As you have likely heard, a black teenager in Sanford, Florida, Trayvon Martin, was shot and killed by a white Neighbourhood Watch captain in the gated community of The Retreat at Twin Lakes. Much has been and, no doubt, will be written about Florida's gun laws, the police response and the fact that the shooter, George Zimmerman, remains free as this is written.
Robert Steuteville, however, views this tragic incident through a planning lens in his blog post "Gates, sprawl and 'walking while black' ". In his opinion, The Retreat is a poorly planned community where most people drive and anyone walking is likely to be viewed with suspicion. There are economic and demographic issues to take into account, plus, he says "the story is also about what happens to a gated development when residents find themselves on the same side of the gate as people they fear." Read the full blog post.
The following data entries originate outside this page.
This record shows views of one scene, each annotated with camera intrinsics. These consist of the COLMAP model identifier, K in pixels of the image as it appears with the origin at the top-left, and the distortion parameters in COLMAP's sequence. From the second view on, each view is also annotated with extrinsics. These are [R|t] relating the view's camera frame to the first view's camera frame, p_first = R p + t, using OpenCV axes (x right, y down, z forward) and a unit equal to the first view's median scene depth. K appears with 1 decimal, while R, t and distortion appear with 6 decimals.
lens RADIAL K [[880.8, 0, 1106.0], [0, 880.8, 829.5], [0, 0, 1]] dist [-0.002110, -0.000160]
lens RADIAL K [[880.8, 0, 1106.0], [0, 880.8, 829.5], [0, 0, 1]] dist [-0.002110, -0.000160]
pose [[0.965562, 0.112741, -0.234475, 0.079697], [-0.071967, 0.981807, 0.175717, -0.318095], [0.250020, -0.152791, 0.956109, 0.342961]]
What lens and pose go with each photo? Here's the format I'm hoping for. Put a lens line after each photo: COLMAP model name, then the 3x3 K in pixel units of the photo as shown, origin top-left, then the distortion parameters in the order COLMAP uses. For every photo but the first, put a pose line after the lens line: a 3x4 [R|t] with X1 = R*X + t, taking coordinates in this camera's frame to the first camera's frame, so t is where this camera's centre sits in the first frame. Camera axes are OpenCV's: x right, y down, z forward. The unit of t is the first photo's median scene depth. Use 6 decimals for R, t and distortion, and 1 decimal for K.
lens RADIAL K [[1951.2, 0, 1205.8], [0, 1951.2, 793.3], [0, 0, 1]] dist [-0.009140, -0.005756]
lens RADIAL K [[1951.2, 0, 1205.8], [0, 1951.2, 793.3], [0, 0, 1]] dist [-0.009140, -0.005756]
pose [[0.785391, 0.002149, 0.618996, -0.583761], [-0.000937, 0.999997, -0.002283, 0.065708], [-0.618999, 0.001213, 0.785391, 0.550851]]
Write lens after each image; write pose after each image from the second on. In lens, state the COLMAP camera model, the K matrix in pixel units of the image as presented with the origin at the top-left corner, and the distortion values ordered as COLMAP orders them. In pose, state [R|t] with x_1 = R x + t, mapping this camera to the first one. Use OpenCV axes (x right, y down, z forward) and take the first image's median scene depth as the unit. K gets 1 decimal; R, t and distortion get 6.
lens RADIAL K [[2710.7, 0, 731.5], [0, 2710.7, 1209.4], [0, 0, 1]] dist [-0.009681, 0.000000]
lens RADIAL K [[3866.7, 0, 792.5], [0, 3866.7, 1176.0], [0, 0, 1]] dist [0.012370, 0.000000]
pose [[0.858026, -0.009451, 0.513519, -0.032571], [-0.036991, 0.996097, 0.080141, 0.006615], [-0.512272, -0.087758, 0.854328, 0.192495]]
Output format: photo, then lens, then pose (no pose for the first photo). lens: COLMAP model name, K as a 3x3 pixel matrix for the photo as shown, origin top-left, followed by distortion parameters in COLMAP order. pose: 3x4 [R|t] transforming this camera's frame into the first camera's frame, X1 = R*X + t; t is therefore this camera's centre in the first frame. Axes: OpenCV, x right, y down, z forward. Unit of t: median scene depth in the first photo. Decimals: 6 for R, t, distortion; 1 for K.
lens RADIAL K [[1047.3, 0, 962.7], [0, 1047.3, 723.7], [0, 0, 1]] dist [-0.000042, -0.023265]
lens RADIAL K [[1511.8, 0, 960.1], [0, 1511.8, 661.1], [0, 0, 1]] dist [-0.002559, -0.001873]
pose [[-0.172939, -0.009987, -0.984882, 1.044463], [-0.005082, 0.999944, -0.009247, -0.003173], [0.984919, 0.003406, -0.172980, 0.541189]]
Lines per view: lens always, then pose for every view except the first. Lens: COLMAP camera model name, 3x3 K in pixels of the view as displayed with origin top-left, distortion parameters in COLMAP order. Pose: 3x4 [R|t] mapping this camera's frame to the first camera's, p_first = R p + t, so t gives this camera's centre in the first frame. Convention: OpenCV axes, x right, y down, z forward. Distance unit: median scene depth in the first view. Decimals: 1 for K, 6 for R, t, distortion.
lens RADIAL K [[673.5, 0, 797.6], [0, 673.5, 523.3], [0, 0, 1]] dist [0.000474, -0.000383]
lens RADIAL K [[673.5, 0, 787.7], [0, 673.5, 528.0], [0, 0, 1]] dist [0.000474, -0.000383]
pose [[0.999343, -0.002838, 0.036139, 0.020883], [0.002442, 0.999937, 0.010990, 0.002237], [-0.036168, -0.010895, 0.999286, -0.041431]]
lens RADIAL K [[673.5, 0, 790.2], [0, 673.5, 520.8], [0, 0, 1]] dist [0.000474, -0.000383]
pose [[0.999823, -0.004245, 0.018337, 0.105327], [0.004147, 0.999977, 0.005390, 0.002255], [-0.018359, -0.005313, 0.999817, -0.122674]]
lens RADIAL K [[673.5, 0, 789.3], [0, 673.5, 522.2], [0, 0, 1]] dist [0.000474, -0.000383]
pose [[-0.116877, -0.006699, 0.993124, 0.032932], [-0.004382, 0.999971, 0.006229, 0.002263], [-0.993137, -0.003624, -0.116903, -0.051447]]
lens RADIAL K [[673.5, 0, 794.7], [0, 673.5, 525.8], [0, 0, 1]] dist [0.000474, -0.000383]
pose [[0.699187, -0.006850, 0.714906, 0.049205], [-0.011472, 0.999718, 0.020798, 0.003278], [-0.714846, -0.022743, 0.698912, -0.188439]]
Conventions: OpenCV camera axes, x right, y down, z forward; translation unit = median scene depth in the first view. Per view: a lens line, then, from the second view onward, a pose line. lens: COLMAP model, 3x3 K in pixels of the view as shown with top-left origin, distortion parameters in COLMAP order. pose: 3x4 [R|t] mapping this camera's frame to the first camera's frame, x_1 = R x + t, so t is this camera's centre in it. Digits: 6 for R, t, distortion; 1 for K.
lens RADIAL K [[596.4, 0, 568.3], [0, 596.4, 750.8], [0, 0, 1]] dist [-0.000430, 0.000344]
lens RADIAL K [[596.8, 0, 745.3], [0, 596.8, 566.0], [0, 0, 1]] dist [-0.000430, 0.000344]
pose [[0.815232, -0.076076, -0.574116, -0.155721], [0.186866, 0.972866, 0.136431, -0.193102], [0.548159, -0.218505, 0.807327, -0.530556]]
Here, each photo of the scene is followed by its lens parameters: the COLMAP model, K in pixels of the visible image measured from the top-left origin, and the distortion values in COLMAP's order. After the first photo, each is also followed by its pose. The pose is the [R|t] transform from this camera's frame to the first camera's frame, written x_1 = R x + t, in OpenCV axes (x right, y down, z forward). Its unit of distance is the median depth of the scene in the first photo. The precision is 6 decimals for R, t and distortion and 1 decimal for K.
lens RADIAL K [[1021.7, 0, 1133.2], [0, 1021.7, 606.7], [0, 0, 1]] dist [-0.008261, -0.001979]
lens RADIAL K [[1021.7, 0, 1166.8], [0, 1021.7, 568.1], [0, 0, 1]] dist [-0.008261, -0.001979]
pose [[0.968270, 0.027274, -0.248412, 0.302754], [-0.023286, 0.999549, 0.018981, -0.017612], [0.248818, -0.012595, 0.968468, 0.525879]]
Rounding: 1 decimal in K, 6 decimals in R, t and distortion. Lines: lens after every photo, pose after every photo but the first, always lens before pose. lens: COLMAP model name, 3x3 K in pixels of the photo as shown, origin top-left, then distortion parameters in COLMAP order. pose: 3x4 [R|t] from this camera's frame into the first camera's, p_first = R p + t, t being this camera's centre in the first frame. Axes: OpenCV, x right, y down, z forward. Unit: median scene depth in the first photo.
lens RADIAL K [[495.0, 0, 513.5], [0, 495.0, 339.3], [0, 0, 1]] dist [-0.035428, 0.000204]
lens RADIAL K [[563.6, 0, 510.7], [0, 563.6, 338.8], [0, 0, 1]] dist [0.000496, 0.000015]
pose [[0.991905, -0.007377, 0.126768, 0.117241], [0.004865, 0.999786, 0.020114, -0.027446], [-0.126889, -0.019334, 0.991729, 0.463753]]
This is an interesting read and brings to mind the importance of planning and landscape design in creating new communities. It reminds me of my student days, visiting Milton Keynes, a planned new town in the UK, which, to me, had been landscaped to within an inch of its life. My reaction, and that of my fellow students, was very much along the lines of "when all these plants grow, they'll have a huge problem with crime!"
Now, no-one can blame all the problems of Milton Keynes just on planning and plants but, viewing the crime statistics collated by the Crime & Disorder Reduction Partnerships, Milton Keynes's levels of crime are higher than the national average on every measurable index. (Data is supplied by the Home Office based on data collected by police forces in England and Wales between 2010 and 2011.) From burglary, fraud and forgery to violence against the person, Milton Keynes, unfortunately, rises high.
In recent years and even today, new housing is being contemplated and built by the score in Bermuda and one can't help but wonder whether any of the developers realise they are creating communities not just providing a roof and four walls.
A New York Times Op-Ed piece, The Gated Community Mentality by Rich Benjamin, published 29 March 2012 makes many of the same points Robert Steuteville made in his blog, which is the subject of this blog post. Gated communities tend to perpetuate a "bunker mentality" that is unhealthy and, in Florida, can lead to the precipitous use of handguns. A sorry situation indeed.